Beginn der Entscheidung

Gericht: Europäischer Gerichtshof
Urteil verkündet am 12.11.1992
Aktenzeichen: C-209/91
Rechtsgebiete: EWGVtr, RL 77/187, BGB


Vorschriften:

EWGVtr § 177
RL 77/187 Art. 1 Abs. 1
RL 77/187 Art. 3 Abs. 2
BGB § 613a
Quelle: Gerichtshof der Europäischen Gemeinschaften in L-2925 Luxemburg

1. Artikel 1 Absatz 1 der Richtlinie 77/187 zur Angleichung der Rechtsvorschriften der Mitgliedstaaten über die Wahrung von Ansprüchen der Arbeitnehmer beim Übergang von Unternehmen, Betrieben oder Betriebsteilen ist so auszulegen, daß die Richtlinie Anwendung finden kann, wenn ein Unternehmer durch Vertrag einem anderen Unternehmer die Verantwortung für die Bewirtschaftung einer zuvor von ihm selbst geleiteten innerbetrieblichen Dienstleistungseinrichtung gegen Entgelt und andere verschiedene Leistungen, die in dem Vertrag zwischen den beiden Unternehmen im einzelnen geregelt sind, überträgt.

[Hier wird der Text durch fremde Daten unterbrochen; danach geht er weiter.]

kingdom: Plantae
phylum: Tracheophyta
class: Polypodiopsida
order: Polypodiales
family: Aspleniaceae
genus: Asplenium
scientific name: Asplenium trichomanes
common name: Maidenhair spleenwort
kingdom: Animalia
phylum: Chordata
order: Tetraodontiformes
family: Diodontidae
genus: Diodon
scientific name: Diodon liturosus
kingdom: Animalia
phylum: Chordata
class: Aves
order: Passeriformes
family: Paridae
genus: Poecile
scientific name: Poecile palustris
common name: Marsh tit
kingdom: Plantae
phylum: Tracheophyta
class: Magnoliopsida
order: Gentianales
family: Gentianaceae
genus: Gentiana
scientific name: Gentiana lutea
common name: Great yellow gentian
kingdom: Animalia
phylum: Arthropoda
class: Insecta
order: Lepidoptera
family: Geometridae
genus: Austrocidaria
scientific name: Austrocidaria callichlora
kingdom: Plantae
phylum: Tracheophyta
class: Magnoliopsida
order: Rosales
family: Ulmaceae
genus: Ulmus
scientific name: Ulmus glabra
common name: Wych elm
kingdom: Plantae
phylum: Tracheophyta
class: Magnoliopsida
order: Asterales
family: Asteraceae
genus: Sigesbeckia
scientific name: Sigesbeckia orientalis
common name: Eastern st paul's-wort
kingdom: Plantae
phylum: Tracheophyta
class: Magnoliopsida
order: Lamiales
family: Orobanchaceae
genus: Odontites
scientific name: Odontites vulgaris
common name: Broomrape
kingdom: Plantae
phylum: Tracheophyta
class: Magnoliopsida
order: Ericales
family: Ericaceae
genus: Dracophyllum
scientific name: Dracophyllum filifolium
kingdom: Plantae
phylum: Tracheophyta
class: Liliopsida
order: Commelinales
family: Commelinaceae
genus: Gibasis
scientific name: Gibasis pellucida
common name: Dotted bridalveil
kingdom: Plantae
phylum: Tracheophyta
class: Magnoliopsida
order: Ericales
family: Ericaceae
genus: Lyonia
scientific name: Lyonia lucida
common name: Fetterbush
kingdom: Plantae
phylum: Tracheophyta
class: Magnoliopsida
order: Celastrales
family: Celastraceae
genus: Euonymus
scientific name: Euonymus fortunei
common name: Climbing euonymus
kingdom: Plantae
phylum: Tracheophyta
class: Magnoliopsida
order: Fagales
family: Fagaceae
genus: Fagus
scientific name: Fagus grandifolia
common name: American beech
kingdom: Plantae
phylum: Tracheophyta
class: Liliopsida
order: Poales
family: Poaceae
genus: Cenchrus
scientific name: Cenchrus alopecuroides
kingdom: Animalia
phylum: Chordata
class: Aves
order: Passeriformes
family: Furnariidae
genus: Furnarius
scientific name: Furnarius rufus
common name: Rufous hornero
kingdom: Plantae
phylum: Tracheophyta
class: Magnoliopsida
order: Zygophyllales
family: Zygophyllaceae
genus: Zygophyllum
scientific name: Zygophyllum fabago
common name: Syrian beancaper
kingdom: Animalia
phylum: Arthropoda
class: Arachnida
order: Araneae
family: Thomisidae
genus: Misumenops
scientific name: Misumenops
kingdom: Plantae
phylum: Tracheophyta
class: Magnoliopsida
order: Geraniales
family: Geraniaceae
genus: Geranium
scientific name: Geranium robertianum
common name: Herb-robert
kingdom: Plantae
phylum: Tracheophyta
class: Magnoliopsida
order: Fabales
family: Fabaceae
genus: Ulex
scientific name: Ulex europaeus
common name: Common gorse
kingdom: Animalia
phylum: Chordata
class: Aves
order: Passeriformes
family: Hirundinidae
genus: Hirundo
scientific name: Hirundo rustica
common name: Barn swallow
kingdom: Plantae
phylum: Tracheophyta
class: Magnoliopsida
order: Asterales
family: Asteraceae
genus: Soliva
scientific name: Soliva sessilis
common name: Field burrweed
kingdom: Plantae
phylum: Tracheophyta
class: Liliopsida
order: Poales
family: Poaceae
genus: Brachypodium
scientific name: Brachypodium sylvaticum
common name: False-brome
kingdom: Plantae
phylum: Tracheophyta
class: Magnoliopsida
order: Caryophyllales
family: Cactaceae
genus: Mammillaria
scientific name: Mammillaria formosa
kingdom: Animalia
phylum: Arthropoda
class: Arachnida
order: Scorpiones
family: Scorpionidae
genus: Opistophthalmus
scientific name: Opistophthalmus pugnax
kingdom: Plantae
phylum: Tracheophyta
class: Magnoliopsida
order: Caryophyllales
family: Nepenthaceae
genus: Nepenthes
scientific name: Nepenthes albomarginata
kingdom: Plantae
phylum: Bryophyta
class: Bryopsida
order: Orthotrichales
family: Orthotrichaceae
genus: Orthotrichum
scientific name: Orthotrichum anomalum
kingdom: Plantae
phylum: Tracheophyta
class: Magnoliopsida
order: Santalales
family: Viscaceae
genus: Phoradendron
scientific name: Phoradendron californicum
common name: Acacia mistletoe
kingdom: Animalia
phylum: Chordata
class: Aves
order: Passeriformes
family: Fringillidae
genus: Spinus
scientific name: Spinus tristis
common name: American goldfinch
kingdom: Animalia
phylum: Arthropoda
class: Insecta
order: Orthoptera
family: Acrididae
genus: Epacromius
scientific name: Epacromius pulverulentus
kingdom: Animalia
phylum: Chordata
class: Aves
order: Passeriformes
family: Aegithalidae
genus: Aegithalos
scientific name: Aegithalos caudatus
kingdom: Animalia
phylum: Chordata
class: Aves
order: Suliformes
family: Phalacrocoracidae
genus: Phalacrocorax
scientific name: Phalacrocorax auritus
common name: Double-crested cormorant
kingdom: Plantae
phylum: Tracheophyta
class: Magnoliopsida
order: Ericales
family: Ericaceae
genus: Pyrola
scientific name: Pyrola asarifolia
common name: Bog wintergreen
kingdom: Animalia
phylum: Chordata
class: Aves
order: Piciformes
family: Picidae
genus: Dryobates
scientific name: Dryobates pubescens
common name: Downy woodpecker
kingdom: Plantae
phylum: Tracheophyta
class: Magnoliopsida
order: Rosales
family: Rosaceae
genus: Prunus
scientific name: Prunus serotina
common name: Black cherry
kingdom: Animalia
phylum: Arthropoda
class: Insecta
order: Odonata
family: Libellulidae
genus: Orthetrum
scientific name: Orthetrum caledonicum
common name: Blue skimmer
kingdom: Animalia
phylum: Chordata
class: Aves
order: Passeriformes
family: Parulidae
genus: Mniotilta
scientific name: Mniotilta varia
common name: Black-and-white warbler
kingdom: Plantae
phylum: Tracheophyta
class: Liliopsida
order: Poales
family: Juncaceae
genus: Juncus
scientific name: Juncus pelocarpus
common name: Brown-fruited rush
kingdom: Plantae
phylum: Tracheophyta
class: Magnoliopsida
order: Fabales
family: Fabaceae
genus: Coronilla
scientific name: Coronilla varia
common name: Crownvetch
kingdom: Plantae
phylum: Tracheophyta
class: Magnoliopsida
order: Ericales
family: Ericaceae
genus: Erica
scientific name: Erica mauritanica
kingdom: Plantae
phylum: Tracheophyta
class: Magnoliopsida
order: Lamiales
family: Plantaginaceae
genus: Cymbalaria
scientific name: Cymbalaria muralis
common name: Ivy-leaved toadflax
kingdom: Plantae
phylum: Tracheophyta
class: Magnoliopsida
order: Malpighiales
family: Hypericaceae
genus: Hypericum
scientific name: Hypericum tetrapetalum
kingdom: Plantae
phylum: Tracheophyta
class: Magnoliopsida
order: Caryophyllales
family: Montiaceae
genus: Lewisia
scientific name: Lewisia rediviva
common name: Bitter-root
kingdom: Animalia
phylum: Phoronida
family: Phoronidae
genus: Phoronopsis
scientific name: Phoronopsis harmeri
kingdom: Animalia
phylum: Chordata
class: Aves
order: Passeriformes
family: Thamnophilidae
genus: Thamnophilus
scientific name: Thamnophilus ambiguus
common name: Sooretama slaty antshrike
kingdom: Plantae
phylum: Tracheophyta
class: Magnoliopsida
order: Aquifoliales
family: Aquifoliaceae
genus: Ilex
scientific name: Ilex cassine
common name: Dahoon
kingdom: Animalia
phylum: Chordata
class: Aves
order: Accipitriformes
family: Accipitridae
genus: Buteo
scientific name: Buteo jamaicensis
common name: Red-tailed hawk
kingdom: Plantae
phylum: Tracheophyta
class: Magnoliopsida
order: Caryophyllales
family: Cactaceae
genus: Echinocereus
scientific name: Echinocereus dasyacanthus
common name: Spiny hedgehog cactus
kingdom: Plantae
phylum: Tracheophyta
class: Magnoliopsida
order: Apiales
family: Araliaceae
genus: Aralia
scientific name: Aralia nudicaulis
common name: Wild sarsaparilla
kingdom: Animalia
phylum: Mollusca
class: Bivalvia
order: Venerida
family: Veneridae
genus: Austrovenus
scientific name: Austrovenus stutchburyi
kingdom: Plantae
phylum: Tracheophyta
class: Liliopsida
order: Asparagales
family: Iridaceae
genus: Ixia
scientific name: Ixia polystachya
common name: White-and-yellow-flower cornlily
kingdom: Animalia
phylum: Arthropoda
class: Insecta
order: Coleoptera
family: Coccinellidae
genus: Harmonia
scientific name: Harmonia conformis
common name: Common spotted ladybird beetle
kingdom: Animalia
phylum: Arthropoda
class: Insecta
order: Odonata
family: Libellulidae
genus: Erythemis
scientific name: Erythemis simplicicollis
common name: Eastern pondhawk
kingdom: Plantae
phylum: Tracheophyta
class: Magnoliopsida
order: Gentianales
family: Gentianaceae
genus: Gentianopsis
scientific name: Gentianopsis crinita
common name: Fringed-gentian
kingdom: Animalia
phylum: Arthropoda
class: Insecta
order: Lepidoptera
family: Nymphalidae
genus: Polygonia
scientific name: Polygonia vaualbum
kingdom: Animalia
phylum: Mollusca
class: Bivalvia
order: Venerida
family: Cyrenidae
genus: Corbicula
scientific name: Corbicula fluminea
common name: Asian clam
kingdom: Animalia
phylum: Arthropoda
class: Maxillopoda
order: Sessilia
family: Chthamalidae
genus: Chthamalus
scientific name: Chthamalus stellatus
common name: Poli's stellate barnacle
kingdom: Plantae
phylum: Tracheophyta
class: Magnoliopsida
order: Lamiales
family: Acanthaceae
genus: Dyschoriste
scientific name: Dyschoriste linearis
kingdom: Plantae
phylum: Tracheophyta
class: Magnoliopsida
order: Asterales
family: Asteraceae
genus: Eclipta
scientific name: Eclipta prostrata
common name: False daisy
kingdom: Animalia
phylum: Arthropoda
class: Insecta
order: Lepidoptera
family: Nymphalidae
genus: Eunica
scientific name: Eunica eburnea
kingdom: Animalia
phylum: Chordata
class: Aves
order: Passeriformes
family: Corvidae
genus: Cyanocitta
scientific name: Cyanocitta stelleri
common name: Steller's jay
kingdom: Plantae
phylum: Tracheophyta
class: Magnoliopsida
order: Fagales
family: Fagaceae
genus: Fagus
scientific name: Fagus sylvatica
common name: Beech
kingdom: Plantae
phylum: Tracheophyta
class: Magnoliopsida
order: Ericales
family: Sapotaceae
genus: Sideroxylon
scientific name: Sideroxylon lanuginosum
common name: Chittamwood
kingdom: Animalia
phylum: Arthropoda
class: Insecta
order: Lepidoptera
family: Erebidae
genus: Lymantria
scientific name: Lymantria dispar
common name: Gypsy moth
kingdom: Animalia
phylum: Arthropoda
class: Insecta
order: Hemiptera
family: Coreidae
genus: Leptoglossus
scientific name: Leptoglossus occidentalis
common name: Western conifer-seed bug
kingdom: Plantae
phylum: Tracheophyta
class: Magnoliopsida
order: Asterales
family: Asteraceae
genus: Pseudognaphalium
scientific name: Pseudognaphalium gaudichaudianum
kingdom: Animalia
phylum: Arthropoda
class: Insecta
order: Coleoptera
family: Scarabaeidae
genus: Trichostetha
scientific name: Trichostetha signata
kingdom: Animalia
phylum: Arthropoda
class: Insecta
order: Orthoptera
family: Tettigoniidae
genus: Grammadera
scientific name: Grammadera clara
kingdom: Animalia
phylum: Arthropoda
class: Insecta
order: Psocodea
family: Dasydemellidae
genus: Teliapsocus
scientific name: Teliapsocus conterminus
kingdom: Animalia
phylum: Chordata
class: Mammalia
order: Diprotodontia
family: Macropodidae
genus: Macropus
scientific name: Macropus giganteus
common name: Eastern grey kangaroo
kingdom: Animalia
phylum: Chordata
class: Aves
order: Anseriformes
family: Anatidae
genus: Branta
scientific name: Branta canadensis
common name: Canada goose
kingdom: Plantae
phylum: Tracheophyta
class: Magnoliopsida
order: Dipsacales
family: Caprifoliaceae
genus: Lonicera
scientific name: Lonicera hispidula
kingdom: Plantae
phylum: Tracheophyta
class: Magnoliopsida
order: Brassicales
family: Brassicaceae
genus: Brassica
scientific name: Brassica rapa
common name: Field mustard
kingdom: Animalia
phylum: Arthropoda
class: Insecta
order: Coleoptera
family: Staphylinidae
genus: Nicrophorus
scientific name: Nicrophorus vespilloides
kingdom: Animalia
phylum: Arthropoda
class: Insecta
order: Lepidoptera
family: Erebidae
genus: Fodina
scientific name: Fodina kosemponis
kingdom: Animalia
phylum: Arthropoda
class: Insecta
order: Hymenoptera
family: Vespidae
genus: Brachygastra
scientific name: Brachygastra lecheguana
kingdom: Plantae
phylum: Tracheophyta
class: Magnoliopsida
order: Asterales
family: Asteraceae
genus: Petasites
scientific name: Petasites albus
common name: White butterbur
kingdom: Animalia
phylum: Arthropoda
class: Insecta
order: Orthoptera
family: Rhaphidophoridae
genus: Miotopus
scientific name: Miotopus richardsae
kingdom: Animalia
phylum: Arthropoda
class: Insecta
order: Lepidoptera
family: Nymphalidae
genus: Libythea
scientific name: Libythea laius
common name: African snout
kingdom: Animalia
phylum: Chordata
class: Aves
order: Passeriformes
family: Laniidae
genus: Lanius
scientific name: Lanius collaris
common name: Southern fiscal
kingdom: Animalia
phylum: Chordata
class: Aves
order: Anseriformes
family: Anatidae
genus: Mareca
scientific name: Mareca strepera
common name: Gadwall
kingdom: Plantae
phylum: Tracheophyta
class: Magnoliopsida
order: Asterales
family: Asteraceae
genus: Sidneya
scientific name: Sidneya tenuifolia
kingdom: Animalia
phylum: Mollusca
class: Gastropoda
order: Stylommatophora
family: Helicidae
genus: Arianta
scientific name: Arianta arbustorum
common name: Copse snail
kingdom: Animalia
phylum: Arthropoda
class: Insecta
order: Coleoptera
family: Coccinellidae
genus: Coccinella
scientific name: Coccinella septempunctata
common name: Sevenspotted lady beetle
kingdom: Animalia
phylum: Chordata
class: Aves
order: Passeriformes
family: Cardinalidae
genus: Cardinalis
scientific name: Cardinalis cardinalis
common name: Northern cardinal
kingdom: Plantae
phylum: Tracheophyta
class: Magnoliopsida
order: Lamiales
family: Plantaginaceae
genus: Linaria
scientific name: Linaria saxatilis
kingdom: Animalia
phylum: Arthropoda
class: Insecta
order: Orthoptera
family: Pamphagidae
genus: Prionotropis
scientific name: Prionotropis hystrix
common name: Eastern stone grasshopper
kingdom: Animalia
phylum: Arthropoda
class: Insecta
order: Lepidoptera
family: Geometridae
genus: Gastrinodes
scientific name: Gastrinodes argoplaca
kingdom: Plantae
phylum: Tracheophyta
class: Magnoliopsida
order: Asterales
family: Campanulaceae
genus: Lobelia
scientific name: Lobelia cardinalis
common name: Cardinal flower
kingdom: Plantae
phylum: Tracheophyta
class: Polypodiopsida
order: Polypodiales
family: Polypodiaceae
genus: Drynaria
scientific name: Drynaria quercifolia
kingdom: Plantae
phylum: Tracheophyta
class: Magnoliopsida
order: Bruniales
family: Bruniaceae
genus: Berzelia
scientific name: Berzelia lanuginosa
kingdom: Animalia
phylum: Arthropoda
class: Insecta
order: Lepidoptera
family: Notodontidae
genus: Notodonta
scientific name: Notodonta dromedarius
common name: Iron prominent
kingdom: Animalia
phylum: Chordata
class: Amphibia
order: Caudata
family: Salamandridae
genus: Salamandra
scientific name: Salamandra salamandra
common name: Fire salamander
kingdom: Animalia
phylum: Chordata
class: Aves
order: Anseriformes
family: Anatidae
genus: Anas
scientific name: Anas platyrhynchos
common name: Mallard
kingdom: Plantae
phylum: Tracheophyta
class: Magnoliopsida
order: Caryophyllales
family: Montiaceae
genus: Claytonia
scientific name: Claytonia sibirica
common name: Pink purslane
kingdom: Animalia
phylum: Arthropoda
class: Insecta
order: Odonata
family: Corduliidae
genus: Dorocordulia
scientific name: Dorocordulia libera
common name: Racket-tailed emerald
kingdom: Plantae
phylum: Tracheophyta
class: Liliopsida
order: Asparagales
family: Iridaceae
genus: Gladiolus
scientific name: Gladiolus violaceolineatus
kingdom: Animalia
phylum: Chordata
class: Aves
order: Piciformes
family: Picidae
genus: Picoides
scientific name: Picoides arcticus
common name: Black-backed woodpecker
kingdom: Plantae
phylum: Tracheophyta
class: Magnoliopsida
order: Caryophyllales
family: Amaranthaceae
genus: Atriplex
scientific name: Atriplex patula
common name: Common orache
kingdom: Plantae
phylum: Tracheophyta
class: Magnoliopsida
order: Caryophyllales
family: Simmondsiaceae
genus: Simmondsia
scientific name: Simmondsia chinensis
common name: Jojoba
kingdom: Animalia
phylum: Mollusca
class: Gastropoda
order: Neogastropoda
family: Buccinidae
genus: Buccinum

2. Artikel 3 der Richtlinie 77/187 ist so auszulegen, daß die sich aus dem Arbeitsvertrag oder Arbeitsverhältnis ergebenden Entgeltbedingungen, etwa hinsichtlich des Zeitpunkts der Auszahlung und der Zusammensetzung des Arbeitsentgelts, anläßlich des Übergangs nicht geändert werden können, selbst wenn die Höhe des Arbeitsentgelts insgesamt unverändert bleibt. Die Richtlinie steht jedoch einer Änderung des Arbeitsverhältnisses durch den neuen Inhaber des Unternehmens nicht entgegen, sofern das nationale Recht eine solche Änderung unabhängig vom Fall des Unternehmensübergangs zulässt. Der Erwerber ist ferner verpflichtet, die in einem Kollektivvertrag vereinbarten Bedingungen bis zur Kündigung oder bis zum Ablauf des Kollektivvertrags beziehungsweise bis zum Inkrafttreten oder bis zur Anwendung eines anderen Kollektivvertrags in dem gleichen Masse aufrechtzuerhalten, wie sie in dem Kollektivvertrag für den Veräusserer vorgesehen waren.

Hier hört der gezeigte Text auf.